▶ **Records taken from a dataset**:
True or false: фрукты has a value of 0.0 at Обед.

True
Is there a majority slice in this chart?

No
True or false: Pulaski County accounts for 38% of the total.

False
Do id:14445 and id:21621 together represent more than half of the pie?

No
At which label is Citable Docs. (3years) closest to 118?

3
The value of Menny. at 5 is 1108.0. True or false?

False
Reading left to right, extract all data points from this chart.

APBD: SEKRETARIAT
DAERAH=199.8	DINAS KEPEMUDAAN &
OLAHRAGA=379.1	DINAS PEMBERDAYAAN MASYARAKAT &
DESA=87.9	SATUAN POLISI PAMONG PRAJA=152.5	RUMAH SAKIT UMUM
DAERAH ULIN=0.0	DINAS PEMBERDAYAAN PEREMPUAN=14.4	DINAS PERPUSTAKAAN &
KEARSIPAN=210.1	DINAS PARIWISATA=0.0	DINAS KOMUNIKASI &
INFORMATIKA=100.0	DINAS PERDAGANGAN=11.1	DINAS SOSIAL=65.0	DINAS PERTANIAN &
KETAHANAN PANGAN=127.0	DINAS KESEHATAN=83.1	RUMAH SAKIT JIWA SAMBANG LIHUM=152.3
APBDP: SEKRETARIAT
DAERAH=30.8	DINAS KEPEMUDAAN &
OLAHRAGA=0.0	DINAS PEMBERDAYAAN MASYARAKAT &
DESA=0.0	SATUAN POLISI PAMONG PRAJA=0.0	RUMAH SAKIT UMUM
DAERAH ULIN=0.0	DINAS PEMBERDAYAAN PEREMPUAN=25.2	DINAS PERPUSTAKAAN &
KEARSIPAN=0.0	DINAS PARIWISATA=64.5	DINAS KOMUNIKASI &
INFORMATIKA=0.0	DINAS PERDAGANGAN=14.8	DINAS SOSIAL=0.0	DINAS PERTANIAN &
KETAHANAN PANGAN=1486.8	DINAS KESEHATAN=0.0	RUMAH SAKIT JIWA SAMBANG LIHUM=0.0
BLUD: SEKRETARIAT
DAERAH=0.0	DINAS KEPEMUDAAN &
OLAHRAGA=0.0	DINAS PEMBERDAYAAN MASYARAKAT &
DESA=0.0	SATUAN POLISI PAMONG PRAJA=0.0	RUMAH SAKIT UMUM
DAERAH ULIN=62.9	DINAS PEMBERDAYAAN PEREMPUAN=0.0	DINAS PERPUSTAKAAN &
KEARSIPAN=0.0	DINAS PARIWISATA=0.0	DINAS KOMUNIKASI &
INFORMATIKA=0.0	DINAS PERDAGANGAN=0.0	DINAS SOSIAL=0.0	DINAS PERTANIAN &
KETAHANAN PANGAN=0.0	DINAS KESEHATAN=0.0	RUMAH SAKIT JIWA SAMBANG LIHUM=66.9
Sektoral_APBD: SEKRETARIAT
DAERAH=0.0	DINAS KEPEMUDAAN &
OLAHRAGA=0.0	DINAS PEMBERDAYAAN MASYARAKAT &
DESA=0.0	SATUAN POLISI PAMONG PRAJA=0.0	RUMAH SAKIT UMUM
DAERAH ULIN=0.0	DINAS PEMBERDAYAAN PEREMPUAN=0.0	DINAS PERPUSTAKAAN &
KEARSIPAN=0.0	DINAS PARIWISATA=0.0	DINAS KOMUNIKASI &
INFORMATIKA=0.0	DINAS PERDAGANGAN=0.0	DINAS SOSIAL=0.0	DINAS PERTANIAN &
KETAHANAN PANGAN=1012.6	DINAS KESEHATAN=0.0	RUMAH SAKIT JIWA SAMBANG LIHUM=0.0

▶ **Exercise directions**: Print every line of the material above without any changes.

▶ **Result of the exercise**:
True or false: фрукты has a value of 0.0 at Обед.

True
Is there a majority slice in this chart?

No
True or false: Pulaski County accounts for 38% of the total.

False
Do id:14445 and id:21621 together represent more than half of the pie?

No
At which label is Citable Docs. (3years) closest to 118?

3
The value of Menny. at 5 is 1108.0. True or false?

False
Reading left to right, extract all data points from this chart.

APBD: SEKRETARIAT
DAERAH=199.8	DINAS KEPEMUDAAN &
OLAHRAGA=379.1	DINAS PEMBERDAYAAN MASYARAKAT &
DESA=87.9	SATUAN POLISI PAMONG PRAJA=152.5	RUMAH SAKIT UMUM
DAERAH ULIN=0.0	DINAS PEMBERDAYAAN PEREMPUAN=14.4	DINAS PERPUSTAKAAN &
KEARSIPAN=210.1	DINAS PARIWISATA=0.0	DINAS KOMUNIKASI &
INFORMATIKA=100.0	DINAS PERDAGANGAN=11.1	DINAS SOSIAL=65.0	DINAS PERTANIAN &
KETAHANAN PANGAN=127.0	DINAS KESEHATAN=83.1	RUMAH SAKIT JIWA SAMBANG LIHUM=152.3
APBDP: SEKRETARIAT
DAERAH=30.8	DINAS KEPEMUDAAN &
OLAHRAGA=0.0	DINAS PEMBERDAYAAN MASYARAKAT &
DESA=0.0	SATUAN POLISI PAMONG PRAJA=0.0	RUMAH SAKIT UMUM
DAERAH ULIN=0.0	DINAS PEMBERDAYAAN PEREMPUAN=25.2	DINAS PERPUSTAKAAN &
KEARSIPAN=0.0	DINAS PARIWISATA=64.5	DINAS KOMUNIKASI &
INFORMATIKA=0.0	DINAS PERDAGANGAN=14.8	DINAS SOSIAL=0.0	DINAS PERTANIAN &
KETAHANAN PANGAN=1486.8	DINAS KESEHATAN=0.0	RUMAH SAKIT JIWA SAMBANG LIHUM=0.0
BLUD: SEKRETARIAT
DAERAH=0.0	DINAS KEPEMUDAAN &
OLAHRAGA=0.0	DINAS PEMBERDAYAAN MASYARAKAT &
DESA=0.0	SATUAN POLISI PAMONG PRAJA=0.0	RUMAH SAKIT UMUM
DAERAH ULIN=62.9	DINAS PEMBERDAYAAN PEREMPUAN=0.0	DINAS PERPUSTAKAAN &
KEARSIPAN=0.0	DINAS PARIWISATA=0.0	DINAS KOMUNIKASI &
INFORMATIKA=0.0	DINAS PERDAGANGAN=0.0	DINAS SOSIAL=0.0	DINAS PERTANIAN &
KETAHANAN PANGAN=0.0	DINAS KESEHATAN=0.0	RUMAH SAKIT JIWA SAMBANG LIHUM=66.9
Sektoral_APBD: SEKRETARIAT
DAERAH=0.0	DINAS KEPEMUDAAN &
OLAHRAGA=0.0	DINAS PEMBERDAYAAN MASYARAKAT &
DESA=0.0	SATUAN POLISI PAMONG PRAJA=0.0	RUMAH SAKIT UMUM
DAERAH ULIN=0.0	DINAS PEMBERDAYAAN PEREMPUAN=0.0	DINAS PERPUSTAKAAN &
KEARSIPAN=0.0	DINAS PARIWISATA=0.0	DINAS KOMUNIKASI &
INFORMATIKA=0.0	DINAS PERDAGANGAN=0.0	DINAS SOSIAL=0.0	DINAS PERTANIAN &
KETAHANAN PANGAN=1012.6	DINAS KESEHATAN=0.0	RUMAH SAKIT JIWA SAMBANG LIHUM=0.0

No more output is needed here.